• What you should do: Reproduce the rows below, exchanging every instance of "Bloomsday" for "Joyce Day" and leaving all other text unaltered.
[Data listing — start]
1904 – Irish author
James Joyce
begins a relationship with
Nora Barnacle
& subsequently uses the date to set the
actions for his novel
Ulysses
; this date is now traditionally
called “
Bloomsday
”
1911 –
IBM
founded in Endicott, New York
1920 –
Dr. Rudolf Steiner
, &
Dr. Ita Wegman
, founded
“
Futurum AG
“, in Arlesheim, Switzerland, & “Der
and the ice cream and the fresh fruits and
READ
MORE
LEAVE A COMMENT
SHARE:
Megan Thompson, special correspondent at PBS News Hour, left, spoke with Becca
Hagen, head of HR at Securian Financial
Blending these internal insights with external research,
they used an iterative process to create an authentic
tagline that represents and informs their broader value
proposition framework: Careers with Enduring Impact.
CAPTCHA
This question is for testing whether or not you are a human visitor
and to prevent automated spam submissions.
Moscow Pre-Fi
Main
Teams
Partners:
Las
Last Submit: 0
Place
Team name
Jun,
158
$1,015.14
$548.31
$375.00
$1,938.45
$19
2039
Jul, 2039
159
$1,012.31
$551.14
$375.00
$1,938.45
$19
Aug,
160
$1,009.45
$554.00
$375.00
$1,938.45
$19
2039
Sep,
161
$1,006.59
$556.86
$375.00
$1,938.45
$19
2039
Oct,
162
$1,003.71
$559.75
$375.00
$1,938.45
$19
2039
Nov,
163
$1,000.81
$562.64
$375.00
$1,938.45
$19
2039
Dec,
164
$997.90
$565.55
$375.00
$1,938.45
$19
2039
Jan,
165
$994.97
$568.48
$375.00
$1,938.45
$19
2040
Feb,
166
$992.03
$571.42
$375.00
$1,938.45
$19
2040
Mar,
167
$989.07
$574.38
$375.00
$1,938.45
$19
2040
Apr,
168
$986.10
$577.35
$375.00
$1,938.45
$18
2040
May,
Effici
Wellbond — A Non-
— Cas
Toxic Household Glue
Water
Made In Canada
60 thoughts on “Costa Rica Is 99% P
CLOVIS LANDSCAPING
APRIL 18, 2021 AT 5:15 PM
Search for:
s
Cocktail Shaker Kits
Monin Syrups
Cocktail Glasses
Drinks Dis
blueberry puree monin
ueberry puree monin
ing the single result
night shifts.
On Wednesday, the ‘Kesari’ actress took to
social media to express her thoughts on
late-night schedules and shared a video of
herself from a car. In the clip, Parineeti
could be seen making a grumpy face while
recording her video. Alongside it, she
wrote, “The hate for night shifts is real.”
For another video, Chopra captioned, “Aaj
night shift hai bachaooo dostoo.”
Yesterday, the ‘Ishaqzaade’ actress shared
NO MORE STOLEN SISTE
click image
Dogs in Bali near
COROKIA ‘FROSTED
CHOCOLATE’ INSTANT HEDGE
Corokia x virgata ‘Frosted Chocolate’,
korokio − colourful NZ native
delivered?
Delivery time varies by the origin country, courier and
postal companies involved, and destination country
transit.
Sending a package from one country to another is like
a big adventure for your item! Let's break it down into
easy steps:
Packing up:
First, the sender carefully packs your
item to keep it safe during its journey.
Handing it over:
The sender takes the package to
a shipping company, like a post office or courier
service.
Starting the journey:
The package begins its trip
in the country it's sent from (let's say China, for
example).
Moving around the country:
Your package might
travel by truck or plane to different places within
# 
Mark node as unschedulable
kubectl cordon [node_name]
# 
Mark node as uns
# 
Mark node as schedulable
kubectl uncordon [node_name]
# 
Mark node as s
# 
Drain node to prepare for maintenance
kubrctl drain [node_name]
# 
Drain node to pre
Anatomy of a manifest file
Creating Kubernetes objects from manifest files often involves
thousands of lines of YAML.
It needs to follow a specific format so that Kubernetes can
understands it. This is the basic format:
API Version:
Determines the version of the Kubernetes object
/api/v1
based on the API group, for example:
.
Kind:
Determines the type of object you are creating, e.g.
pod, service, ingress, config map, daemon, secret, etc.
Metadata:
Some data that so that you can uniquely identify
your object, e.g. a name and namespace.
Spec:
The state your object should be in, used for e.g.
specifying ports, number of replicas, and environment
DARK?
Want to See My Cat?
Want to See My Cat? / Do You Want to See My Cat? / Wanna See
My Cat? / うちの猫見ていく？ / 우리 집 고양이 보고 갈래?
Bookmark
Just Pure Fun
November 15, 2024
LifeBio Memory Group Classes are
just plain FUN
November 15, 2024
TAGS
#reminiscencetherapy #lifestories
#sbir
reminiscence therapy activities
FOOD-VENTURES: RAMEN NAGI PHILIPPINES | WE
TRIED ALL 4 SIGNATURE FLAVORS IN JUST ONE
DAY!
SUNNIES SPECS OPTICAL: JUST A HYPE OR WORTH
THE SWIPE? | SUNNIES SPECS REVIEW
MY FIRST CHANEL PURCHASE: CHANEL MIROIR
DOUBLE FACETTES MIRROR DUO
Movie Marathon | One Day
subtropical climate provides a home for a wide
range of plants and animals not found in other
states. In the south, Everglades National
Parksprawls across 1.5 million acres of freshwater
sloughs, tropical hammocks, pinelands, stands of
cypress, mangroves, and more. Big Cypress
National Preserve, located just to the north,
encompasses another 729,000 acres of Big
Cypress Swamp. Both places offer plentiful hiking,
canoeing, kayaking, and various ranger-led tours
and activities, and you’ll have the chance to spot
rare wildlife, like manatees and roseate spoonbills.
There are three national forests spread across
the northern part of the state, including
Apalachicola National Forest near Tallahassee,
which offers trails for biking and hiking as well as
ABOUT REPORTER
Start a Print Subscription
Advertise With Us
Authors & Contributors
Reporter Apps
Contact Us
[Data listing — finish]
• Result for this exercise:
1904 – Irish author
James Joyce
begins a relationship with
Nora Barnacle
& subsequently uses the date to set the
actions for his novel
Ulysses
; this date is now traditionally
called “
Joyce Day
”
1911 –
IBM
founded in Endicott, New York
1920 –
Dr. Rudolf Steiner
, &
Dr. Ita Wegman
, founded
“
Futurum AG
“, in Arlesheim, Switzerland, & “Der
and the ice cream and the fresh fruits and
READ
MORE
LEAVE A COMMENT
SHARE:
Megan Thompson, special correspondent at PBS News Hour, left, spoke with Becca
Hagen, head of HR at Securian Financial
Blending these internal insights with external research,
they used an iterative process to create an authentic
tagline that represents and informs their broader value
proposition framework: Careers with Enduring Impact.
CAPTCHA
This question is for testing whether or not you are a human visitor
and to prevent automated spam submissions.
Moscow Pre-Fi
Main
Teams
Partners:
Las
Last Submit: 0
Place
Team name
Jun,
158
$1,015.14
$548.31
$375.00
$1,938.45
$19
2039
Jul, 2039
159
$1,012.31
$551.14
$375.00
$1,938.45
$19
Aug,
160
$1,009.45
$554.00
$375.00
$1,938.45
$19
2039
Sep,
161
$1,006.59
$556.86
$375.00
$1,938.45
$19
2039
Oct,
162
$1,003.71
$559.75
$375.00
$1,938.45
$19
2039
Nov,
163
$1,000.81
$562.64
$375.00
$1,938.45
$19
2039
Dec,
164
$997.90
$565.55
$375.00
$1,938.45
$19
2039
Jan,
165
$994.97
$568.48
$375.00
$1,938.45
$19
2040
Feb,
166
$992.03
$571.42
$375.00
$1,938.45
$19
2040
Mar,
167
$989.07
$574.38
$375.00
$1,938.45
$19
2040
Apr,
168
$986.10
$577.35
$375.00
$1,938.45
$18
2040
May,
Effici
Wellbond — A Non-
— Cas
Toxic Household Glue
Water
Made In Canada
60 thoughts on “Costa Rica Is 99% P
CLOVIS LANDSCAPING
APRIL 18, 2021 AT 5:15 PM
Search for:
s
Cocktail Shaker Kits
Monin Syrups
Cocktail Glasses
Drinks Dis
blueberry puree monin
ueberry puree monin
ing the single result
night shifts.
On Wednesday, the ‘Kesari’ actress took to
social media to express her thoughts on
late-night schedules and shared a video of
herself from a car. In the clip, Parineeti
could be seen making a grumpy face while
recording her video. Alongside it, she
wrote, “The hate for night shifts is real.”
For another video, Chopra captioned, “Aaj
night shift hai bachaooo dostoo.”
Yesterday, the ‘Ishaqzaade’ actress shared
NO MORE STOLEN SISTE
click image
Dogs in Bali near
COROKIA ‘FROSTED
CHOCOLATE’ INSTANT HEDGE
Corokia x virgata ‘Frosted Chocolate’,
korokio − colourful NZ native
delivered?
Delivery time varies by the origin country, courier and
postal companies involved, and destination country
transit.
Sending a package from one country to another is like
a big adventure for your item! Let's break it down into
easy steps:
Packing up:
First, the sender carefully packs your
item to keep it safe during its journey.
Handing it over:
The sender takes the package to
a shipping company, like a post office or courier
service.
Starting the journey:
The package begins its trip
in the country it's sent from (let's say China, for
example).
Moving around the country:
Your package might
travel by truck or plane to different places within
# 
Mark node as unschedulable
kubectl cordon [node_name]
# 
Mark node as uns
# 
Mark node as schedulable
kubectl uncordon [node_name]
# 
Mark node as s
# 
Drain node to prepare for maintenance
kubrctl drain [node_name]
# 
Drain node to pre
Anatomy of a manifest file
Creating Kubernetes objects from manifest files often involves
thousands of lines of YAML.
It needs to follow a specific format so that Kubernetes can
understands it. This is the basic format:
API Version:
Determines the version of the Kubernetes object
/api/v1
based on the API group, for example:
.
Kind:
Determines the type of object you are creating, e.g.
pod, service, ingress, config map, daemon, secret, etc.
Metadata:
Some data that so that you can uniquely identify
your object, e.g. a name and namespace.
Spec:
The state your object should be in, used for e.g.
specifying ports, number of replicas, and environment
DARK?
Want to See My Cat?
Want to See My Cat? / Do You Want to See My Cat? / Wanna See
My Cat? / うちの猫見ていく？ / 우리 집 고양이 보고 갈래?
Bookmark
Just Pure Fun
November 15, 2024
LifeBio Memory Group Classes are
just plain FUN
November 15, 2024
TAGS
#reminiscencetherapy #lifestories
#sbir
reminiscence therapy activities
FOOD-VENTURES: RAMEN NAGI PHILIPPINES | WE
TRIED ALL 4 SIGNATURE FLAVORS IN JUST ONE
DAY!
SUNNIES SPECS OPTICAL: JUST A HYPE OR WORTH
THE SWIPE? | SUNNIES SPECS REVIEW
MY FIRST CHANEL PURCHASE: CHANEL MIROIR
DOUBLE FACETTES MIRROR DUO
Movie Marathon | One Day
subtropical climate provides a home for a wide
range of plants and animals not found in other
states. In the south, Everglades National
Parksprawls across 1.5 million acres of freshwater
sloughs, tropical hammocks, pinelands, stands of
cypress, mangroves, and more. Big Cypress
National Preserve, located just to the north,
encompasses another 729,000 acres of Big
Cypress Swamp. Both places offer plentiful hiking,
canoeing, kayaking, and various ranger-led tours
and activities, and you’ll have the chance to spot
rare wildlife, like manatees and roseate spoonbills.
There are three national forests spread across
the northern part of the state, including
Apalachicola National Forest near Tallahassee,
which offers trails for biking and hiking as well as
ABOUT REPORTER
Start a Print Subscription
Advertise With Us
Authors & Contributors
Reporter Apps
Contact Us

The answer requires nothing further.